第九十六章 欺骗(第3页)
“宋大夫……若与息琛结盟,你果真有把握夺回并州?”
云渐寒道:“舒宸领兵多年,深谙兵道,当下他要站稳脚跟,定会想方设法与息琛和谈。
所以我们必须尽快在他之前与息琛结盟,抢占先机,便使他腹背受敌。”
王丞相是文臣,不懂这些,他只知道若是这场仗输了,新朝便危如累卵,他这个丞相很快就要做阶下囚了,还不如尽快收拾东西,逃之夭夭吧!
云渐寒看了一眼灯火通明,宛如白昼一般的明德殿,低声道:“陛下很快就会同意的。”
三日后,天子下诏,封云渐寒为征东大将军,领兵五万,即刻出发平叛。
仅仅拥有五万人马的大将军,怕是自古以来最寒碜的大将军了,由此也揭示了伪朝真的已无兵可用。
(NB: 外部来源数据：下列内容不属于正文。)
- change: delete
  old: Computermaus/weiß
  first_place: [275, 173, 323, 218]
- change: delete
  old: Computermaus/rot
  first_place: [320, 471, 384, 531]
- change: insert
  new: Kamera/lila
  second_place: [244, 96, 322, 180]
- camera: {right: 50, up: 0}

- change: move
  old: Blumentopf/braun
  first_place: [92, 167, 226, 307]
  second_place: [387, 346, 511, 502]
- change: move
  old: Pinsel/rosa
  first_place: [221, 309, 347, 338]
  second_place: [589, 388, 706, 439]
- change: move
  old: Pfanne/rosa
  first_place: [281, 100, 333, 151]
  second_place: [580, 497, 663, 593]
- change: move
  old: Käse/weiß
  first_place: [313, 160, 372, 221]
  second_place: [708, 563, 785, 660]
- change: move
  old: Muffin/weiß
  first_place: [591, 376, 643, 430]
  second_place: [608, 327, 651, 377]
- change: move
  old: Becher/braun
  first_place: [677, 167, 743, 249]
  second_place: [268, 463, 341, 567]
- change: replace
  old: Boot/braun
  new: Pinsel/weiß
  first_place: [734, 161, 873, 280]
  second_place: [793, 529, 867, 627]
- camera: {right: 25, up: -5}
据他所知,拱卫长安的京师戍卫不过八万,再加上金吾卫、宫中禁卫,整个长安的兵力林林总总加起来,堪堪十万,他这一走,调走了一半的兵力,长安便空虚了。
大军出发的时候,天色灰蒙蒙的,似乎要下雨了,厚重的乌云黑压压地从东方压过来,仿佛一团团阴影压在人的身上。
如许得知消息的时候,大军已经出发半日了,她奔上城楼,只看得到东方天空黑漆漆的一团团乌云连接着天地,伴随着电闪雷鸣,极是恐怖。
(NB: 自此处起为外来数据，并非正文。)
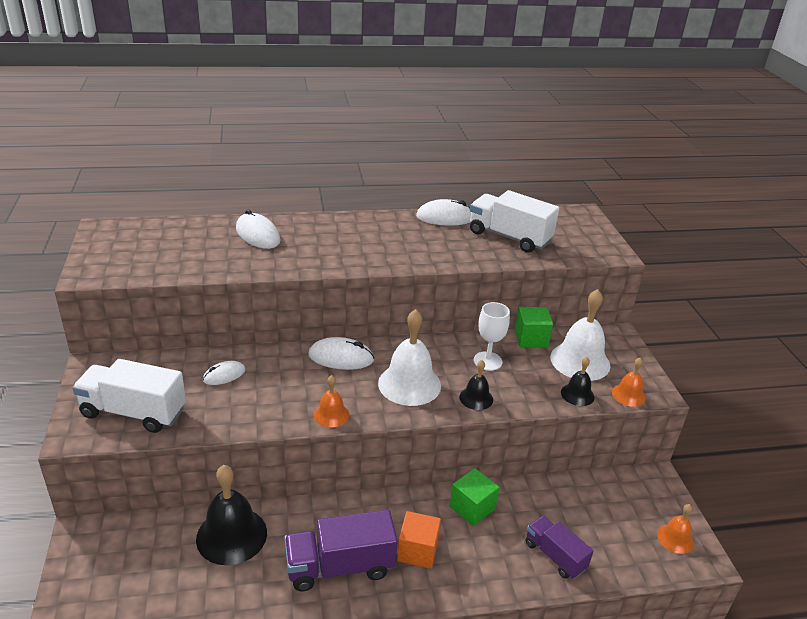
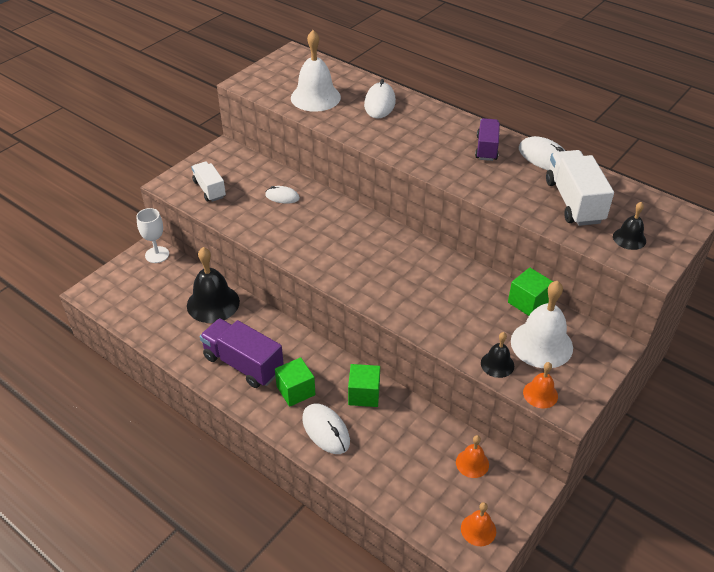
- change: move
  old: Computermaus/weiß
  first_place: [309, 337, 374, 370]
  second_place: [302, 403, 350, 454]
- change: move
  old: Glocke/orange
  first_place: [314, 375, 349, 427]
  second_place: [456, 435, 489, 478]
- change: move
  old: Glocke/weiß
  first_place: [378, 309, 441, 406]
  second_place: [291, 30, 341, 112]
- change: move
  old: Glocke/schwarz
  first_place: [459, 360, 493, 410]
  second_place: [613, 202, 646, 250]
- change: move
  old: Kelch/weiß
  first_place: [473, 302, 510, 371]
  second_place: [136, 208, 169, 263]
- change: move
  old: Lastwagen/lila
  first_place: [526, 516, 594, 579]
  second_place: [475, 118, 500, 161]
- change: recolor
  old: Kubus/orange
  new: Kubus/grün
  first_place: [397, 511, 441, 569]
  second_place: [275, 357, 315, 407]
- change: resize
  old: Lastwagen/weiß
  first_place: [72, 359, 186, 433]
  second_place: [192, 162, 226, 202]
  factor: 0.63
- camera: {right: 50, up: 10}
风极其大,卷着黄沙迎面刮来,好似要将脸皮都撕掉,裙裾猎猎扬起,贴着耳畔,仿佛远古战场上的战旗。
这一去……不知又是多少时日不能相见。
也好,也好……本就无缘,何苦再相聚呢?
虽她不知云渐寒的谋划,但她很清楚,这五万兵马一旦离开长安,就再也不可能回来了,长安已经没有多少兵力了,他回来的那一日,便是城破的时候。
前线的消息传来的时候,已是七月流火的季节,天气要凉了,如许与云纱一道在书房里,听统兵官带来的消息。
舒宸只晚了一步,息琛便与伪朝结盟,使他腹背受敌,三方交战一个多月,他被迫放弃上党,退守太原。
然而很快的,太原也守不住了,他再度败退,最后一路退到雁门郡,三方皆有损失,尤其是伪朝,本就只有五万兵力,折损后只余下三万,与友军的二十多万兵马相比,简直是侏儒遇见了巨人。
舒康看到前方传来的好消息,高兴得多吃了几碗饭,连连称赞云渐寒,扬言等他回来了,便要大加封赏。
夏去秋来,红了枫叶,黄了金菊,一地又一地的落叶飘落,远远望去犹如盖了一层金黄色的纱衣……一转眼那一地的金黄褪了颜色,风儿冷了,吹秃了枝桠,遍地都是荒芜,已是要入冬了。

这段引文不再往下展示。